Infinispan Flink demo

This folder contains a sample job and scripts to demonstrate usage of org.infinispan.hadoop.InfinispanInputFormat and org.infinispan.hadoop.InfinispanOutputFormat in other scenarios different from Hadoop MapReduce, by running an Apache Flink job against data stored in the cache.


  • Linux or MacOS X
  • Docker should be installed and running.Check it with docker --version
  • Samples built: run mvn clean install in the samples/ directory

Note for MacOS users

Add a route so that containers can be reached via their IPs:

sudo route -n add `docker-machine ip default`

Preparing the Infinispan cluster

Run the script ./run-clusters.sh to launch a two node Infinispan cluster and a two node Flink cluster.

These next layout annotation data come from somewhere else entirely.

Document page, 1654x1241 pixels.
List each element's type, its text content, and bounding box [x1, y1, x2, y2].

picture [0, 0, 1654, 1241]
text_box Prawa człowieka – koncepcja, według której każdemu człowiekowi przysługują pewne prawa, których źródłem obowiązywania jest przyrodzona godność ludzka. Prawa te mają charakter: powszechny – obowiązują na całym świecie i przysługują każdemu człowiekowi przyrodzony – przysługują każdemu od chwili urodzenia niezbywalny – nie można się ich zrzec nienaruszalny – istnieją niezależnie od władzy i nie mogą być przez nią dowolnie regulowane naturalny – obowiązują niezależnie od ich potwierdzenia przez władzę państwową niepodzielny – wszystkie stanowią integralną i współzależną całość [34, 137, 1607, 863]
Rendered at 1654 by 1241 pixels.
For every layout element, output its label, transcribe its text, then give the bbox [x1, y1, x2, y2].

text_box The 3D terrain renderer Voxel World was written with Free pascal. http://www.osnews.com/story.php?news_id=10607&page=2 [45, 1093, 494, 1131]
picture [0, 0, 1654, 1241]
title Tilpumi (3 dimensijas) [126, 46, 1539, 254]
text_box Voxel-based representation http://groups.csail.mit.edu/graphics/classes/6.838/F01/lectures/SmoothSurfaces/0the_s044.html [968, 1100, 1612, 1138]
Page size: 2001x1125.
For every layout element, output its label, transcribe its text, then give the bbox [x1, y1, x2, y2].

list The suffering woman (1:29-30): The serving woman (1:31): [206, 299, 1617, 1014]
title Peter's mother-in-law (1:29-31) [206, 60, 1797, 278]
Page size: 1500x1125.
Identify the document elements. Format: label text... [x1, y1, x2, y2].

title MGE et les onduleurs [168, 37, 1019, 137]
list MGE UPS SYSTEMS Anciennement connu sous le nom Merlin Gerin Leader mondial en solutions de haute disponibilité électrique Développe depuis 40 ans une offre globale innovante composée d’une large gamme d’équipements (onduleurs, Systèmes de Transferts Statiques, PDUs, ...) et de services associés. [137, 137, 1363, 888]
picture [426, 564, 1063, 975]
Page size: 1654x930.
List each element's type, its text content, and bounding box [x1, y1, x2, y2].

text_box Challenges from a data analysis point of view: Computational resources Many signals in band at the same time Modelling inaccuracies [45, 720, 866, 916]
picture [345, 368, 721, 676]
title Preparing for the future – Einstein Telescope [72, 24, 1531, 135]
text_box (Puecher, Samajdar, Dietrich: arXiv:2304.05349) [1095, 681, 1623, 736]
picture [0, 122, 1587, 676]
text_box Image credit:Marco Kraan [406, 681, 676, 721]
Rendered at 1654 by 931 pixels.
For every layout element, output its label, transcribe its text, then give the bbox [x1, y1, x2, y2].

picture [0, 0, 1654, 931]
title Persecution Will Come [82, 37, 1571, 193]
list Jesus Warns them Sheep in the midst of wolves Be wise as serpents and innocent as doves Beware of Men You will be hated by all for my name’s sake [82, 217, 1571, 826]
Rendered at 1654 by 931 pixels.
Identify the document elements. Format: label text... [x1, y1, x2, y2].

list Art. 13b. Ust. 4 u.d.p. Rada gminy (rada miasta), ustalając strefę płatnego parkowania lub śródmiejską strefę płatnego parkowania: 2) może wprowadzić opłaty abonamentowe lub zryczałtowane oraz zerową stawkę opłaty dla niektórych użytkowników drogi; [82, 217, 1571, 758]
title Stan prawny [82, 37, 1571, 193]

The Flink admin console can be found at:


Populating the cache

A simple file with 1k random phrases can be generated using:

docker exec -it master /usr/local/sample/target/scripts/generate.sh 1000

Inspect it using:

docker exec -it master more /file.txt

and populate the cache using the command line:

docker exec -it master sh -c "java -cp /usr/local/sample/target/app.jar org.infinispan.hadoop.sample.util.ControllerCache --host ispn-1 --cachename phrases --populate --file /file.txt"

Executing the job

To execute the job org.infinispan.hadoop.flink.sample.WordFrequency that reads data from the phrases cache and prints a histogram of the number of words per phrase:

docker exec -it master sh -c "/usr/local/flink/bin/flink run  /usr/local/sample/target/app.jar ispn-1"

Changing the job

The master docker container automatically maps the current folder to /usr/local/sample/ inside the container; should you want to change the job, it's enough to rebuild the uber jar and re-run the job to pick up changes


To remove all the docker containers created in this sample:

docker-compose stop
docker network rm sample